PAGE EXTRACT:
The health world recently stumbled upon a novel means to restore insulin production in people suffering from type 1 diabetes. Australian scientists have now crafted a reagent that apparently restricts rejection of transplanted insulin-producing cells into type 1 diabetes patients. The research findings can probably aid in treating the ailment.
At the time of the investigation, diabetic mice were offered the reagent for two weeks, starting the day before islet transplantation. The reagent possibly enabled mice to accept the donor cells as their own with no need for immunosuppressive drugs, and no type 1 diabetes. The newly introduced reagent appears as a cloned cell surface receptor that overcomes a harmful molecule known as IL-21 which triggers type 1 diabetes. It was observed that the cloned receptors supposedly compete with similar receptors on the body’s own killer immune cells, preventing them from destroying the transplant.

DATA UNDER STUDY:
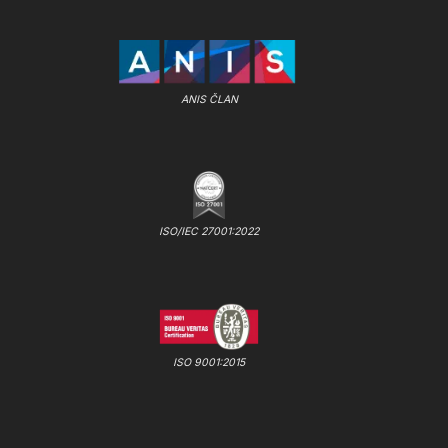
ANIS ČLAN
ISO/IEC 27001:2022
ISO 9001:2015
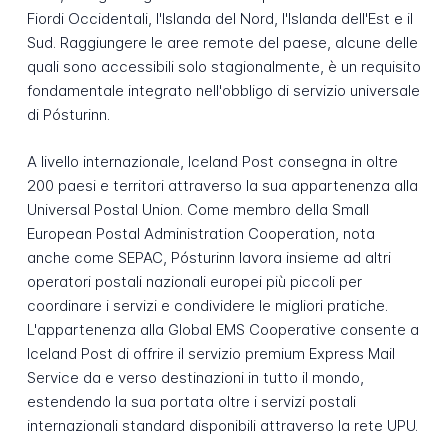
Fiordi Occidentali, l'Islanda del Nord, l'Islanda dell'Est e il
Sud. Raggiungere le aree remote del paese, alcune delle
quali sono accessibili solo stagionalmente, è un requisito
fondamentale integrato nell'obbligo di servizio universale
di Pósturinn.
A livello internazionale, Iceland Post consegna in oltre
200 paesi e territori attraverso la sua appartenenza alla
Universal Postal Union. Come membro della Small
European Postal Administration Cooperation, nota
anche come SEPAC, Pósturinn lavora insieme ad altri
operatori postali nazionali europei più piccoli per
coordinare i servizi e condividere le migliori pratiche.
L'appartenenza alla Global EMS Cooperative consente a
Iceland Post di offrire il servizio premium Express Mail
Service da e verso destinazioni in tutto il mondo,
estendendo la sua portata oltre i servizi postali
internazionali standard disponibili attraverso la rete UPU.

PROBLEMS AND TASKS:
(1) In the article on type 1 diabetes, how long were the diabetic mice given the reagent?
(2) Transcribe the article on type 1 diabetes from "The health world" to "treating the ailment.".
The records come from a separate source, not from the article on type 1 diabetes.

SOLUTIONS TO THE TASKS:
(1) For two weeks, starting the day before islet transplantation.

(2)
The health world recently stumbled upon a novel means to restore insulin production in people suffering from type 1 diabetes. Australian scientists have now crafted a reagent that apparently restricts rejection of transplanted insulin-producing cells into type 1 diabetes patients. The research findings can probably aid in treating the ailment.